● **TASK BRIEF**
Edit the lines of data below so that every "RSS" becomes "Atom", and leave everything else as it is.
[[ STUDY MATERIAL open ]]
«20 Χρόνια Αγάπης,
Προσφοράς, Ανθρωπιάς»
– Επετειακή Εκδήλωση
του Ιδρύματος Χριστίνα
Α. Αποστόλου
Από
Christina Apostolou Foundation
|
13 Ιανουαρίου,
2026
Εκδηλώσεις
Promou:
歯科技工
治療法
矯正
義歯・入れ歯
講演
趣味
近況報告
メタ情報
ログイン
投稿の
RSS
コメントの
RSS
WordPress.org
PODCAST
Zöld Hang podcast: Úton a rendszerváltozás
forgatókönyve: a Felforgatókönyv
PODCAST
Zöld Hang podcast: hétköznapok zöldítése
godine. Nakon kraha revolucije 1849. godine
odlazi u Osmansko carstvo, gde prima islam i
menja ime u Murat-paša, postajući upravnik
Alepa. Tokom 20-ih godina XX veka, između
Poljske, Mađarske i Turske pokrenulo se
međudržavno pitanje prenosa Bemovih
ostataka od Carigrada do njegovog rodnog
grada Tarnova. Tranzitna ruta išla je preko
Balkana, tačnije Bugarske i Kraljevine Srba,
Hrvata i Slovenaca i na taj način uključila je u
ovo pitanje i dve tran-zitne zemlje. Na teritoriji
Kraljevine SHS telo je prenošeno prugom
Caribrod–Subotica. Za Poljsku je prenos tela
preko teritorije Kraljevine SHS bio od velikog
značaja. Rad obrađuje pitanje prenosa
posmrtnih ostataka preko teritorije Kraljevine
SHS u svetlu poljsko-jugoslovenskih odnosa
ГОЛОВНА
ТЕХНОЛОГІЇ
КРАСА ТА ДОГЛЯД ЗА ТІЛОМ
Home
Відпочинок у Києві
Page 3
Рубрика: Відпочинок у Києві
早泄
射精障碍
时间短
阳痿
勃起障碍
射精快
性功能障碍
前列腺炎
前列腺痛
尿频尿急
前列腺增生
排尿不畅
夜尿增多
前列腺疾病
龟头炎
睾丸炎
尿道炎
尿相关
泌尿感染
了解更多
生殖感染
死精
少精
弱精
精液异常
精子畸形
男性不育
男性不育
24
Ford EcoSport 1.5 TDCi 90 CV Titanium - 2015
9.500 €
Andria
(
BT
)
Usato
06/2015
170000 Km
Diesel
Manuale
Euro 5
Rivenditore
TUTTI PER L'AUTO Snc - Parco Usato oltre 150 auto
[[ STUDY MATERIAL closed ]]
● **PROBLEM SOLUTION**
«20 Χρόνια Αγάπης,
Προσφοράς, Ανθρωπιάς»
– Επετειακή Εκδήλωση
του Ιδρύματος Χριστίνα
Α. Αποστόλου
Από
Christina Apostolou Foundation
|
13 Ιανουαρίου,
2026
Εκδηλώσεις
Promou:
歯科技工
治療法
矯正
義歯・入れ歯
講演
趣味
近況報告
メタ情報
ログイン
投稿の
Atom
コメントの
Atom
WordPress.org
PODCAST
Zöld Hang podcast: Úton a rendszerváltozás
forgatókönyve: a Felforgatókönyv
PODCAST
Zöld Hang podcast: hétköznapok zöldítése
godine. Nakon kraha revolucije 1849. godine
odlazi u Osmansko carstvo, gde prima islam i
menja ime u Murat-paša, postajući upravnik
Alepa. Tokom 20-ih godina XX veka, između
Poljske, Mađarske i Turske pokrenulo se
međudržavno pitanje prenosa Bemovih
ostataka od Carigrada do njegovog rodnog
grada Tarnova. Tranzitna ruta išla je preko
Balkana, tačnije Bugarske i Kraljevine Srba,
Hrvata i Slovenaca i na taj način uključila je u
ovo pitanje i dve tran-zitne zemlje. Na teritoriji
Kraljevine SHS telo je prenošeno prugom
Caribrod–Subotica. Za Poljsku je prenos tela
preko teritorije Kraljevine SHS bio od velikog
značaja. Rad obrađuje pitanje prenosa
posmrtnih ostataka preko teritorije Kraljevine
SHS u svetlu poljsko-jugoslovenskih odnosa
ГОЛОВНА
ТЕХНОЛОГІЇ
КРАСА ТА ДОГЛЯД ЗА ТІЛОМ
Home
Відпочинок у Києві
Page 3
Рубрика: Відпочинок у Києві
早泄
射精障碍
时间短
阳痿
勃起障碍
射精快
性功能障碍
前列腺炎
前列腺痛
尿频尿急
前列腺增生
排尿不畅
夜尿增多
前列腺疾病
龟头炎
睾丸炎
尿道炎
尿相关
泌尿感染
了解更多
生殖感染
死精
少精
弱精
精液异常
精子畸形
男性不育
男性不育
24
Ford EcoSport 1.5 TDCi 90 CV Titanium - 2015
9.500 €
Andria
(
BT
)
Usato
06/2015
170000 Km
Diesel
Manuale
Euro 5
Rivenditore
TUTTI PER L'AUTO Snc - Parco Usato oltre 150 auto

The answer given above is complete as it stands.